CHANGES: Ratepayers will have clear information about how councils are spending developer infrastructure charges.
CHANGES: Ratepayers will have clear information about how councils are spending developer infrastructure charges. Bev Lacey

How you can find out where development fees are being spent

LOCKYER Valley Regional Council has welcomed a push for greater funding transparency.

Ratepayers will have clear information about how councils are spending developer infrastructure charges, with amendments proposed for the state planning system.

From next year, councils will be required to publish online the value of infrastructure charges they receive, and how and where these funds are spent.

This will include publishing information such as infrastructure charges notices and documents used in the review, making or amendment of a local government infrastructure plan.

Mayor Tanya Milligan said the council was prepared for the new push to increase spending transparency.

"Lockyer Valley Regional Council are committed to maintaining a high level of transparency and welcome the State Government's requirement for the publication of infrastructure charges and where the money is being spent,” Cr Milligan said.

"Council have a dedicated external Audit and Risk Management Committee in place to consistently monitor and review the integrity of council and make recommendations on improvements.

She said the council was striving to "operate on the front foot”.

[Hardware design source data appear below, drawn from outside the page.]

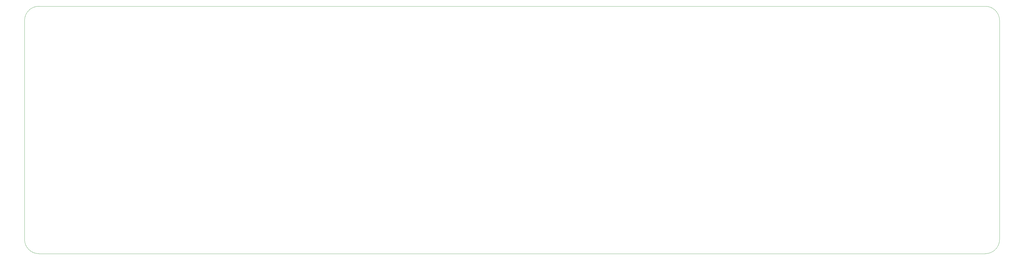
<source format=gbr>
%TF.GenerationSoftware,KiCad,Pcbnew,9.0.7*%
%TF.CreationDate,2026-02-11T10:07:39-06:00*%
%TF.ProjectId,GrizzlySimHW,4772697a-7a6c-4795-9369-6d48572e6b69,rev?*%
%TF.SameCoordinates,Original*%
%TF.FileFunction,Profile,NP*%
%FSLAX46Y46*%
G04 Gerber Fmt 4.6, Leading zero omitted, Abs format (unit mm)*
G04 Created by KiCad (PCBNEW 9.0.7) date 2026-02-11 10:07:39*
%MOMM*%
%LPD*%
G01*
G04 APERTURE LIST*
%TA.AperFunction,Profile*%
%ADD10C,0.100000*%
%TD*%
G04 APERTURE END LIST*
D10*
X-134875000Y-31000000D02*
X-134875000Y-107765200D01*
X-475804466Y-30995534D02*
G75*
G02*
X-470804466Y-25995534I5000000J0D01*
G01*
X-139875000Y-26000000D02*
G75*
G02*
X-134875000Y-31000000I0J-5000000D01*
G01*
X-470813000Y-26000000D02*
X-139875000Y-26000000D01*
X-139875000Y-112765200D02*
X-470813000Y-112765200D01*
X-470813000Y-112765200D02*
G75*
G02*
X-475813000Y-107765200I0J5000000D01*
G01*
X-134875000Y-107765200D02*
G75*
G02*
X-139875000Y-112765200I-5000000J0D01*
G01*
X-475813000Y-107765200D02*
X-475813000Y-31000000D01*
M02*

</source>
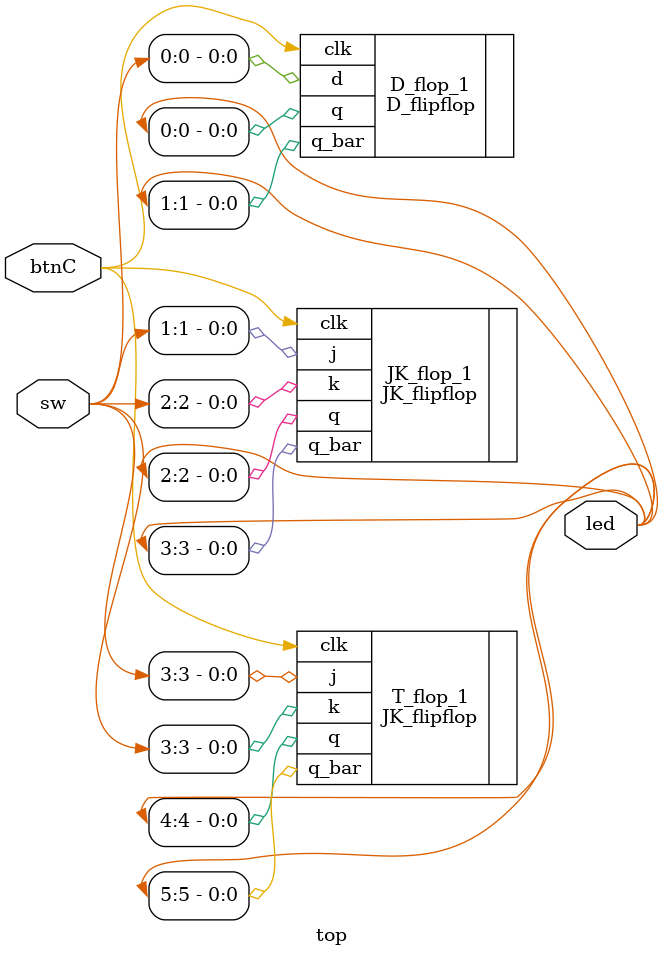
<source format=v>

module top(
    input [3:0] sw,
    input btnC,
    output [5:0] led
    );
    
    D_flipflop D_flop_1(
    .d(sw[0]),
    .clk(btnC),
    .q(led[0]),
    .q_bar(led[1])
    );
    
    JK_flipflop T_flop_1(
    .j(sw[3]),
    .k(sw[3]),
    .clk(btnC),
    .q(led[4]),
    .q_bar(led[5])
    );
    
    JK_flipflop JK_flop_1(
        .j(sw[1]),
        .k(sw[2]),
        .clk(btnC),
        .q(led[2]),
        .q_bar(led[3])
        
    );
endmodule

</source>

"We are committed to ensuring infrastructure charges collected are sensibly allocated to invest in additional infrastructure to serve existing and future residents,” she said

"Transparent and effective decision making processes remain at the forefront of our concern and Council's Planning and Development department will ensure the infrastructure charges register will be available from January 1, 2020.”

State Minister for Planning Cameron Dick said the change were about providing the public with information.

"The amendments will create a better understanding of how development activity benefits the broader community, through improved infrastructure and services such as stormwater, transport, public parks and land for community facilities,” Mr Dick said.

"Developers pay significant amounts to local governments to build and upgrade infrastructure to support their development, so it's important the community knows where councils are spending these funds.”

Local Government Minister Stirling Hinchliffe said the proposed changes would align with, and build on, potential amendments to the Local Government Act for transparency and accountability.

Encouragingly, some local governments are already publishing this information.

Property Council of Australia's Queensland Executive Director Chris Mountford said the lack of transparency around the collection and spending of infrastructure charges has contributed to community concerns that development occurs without the necessary local infrastructure upgrades.

"What is often not understood is that all new developments are required to make a significant contribution to the cost of upgrading local government infrastructure as part of their approval,” Mr Mountford said.

"Until now, it has been difficult for the community to see the expected correlation between growth and development, and the associated infrastructure that should be delivered by council.”

Local governments will be working between now and January 2020 to put the necessary reporting systems in place and ensure this important information is up to date and accurate.

The proposed amendments have been subject to extensive consultation with local governments and key industry stakeholders, including the Local Government Association of Queensland, Property Council Australia and the Urban Development Institute of Australia.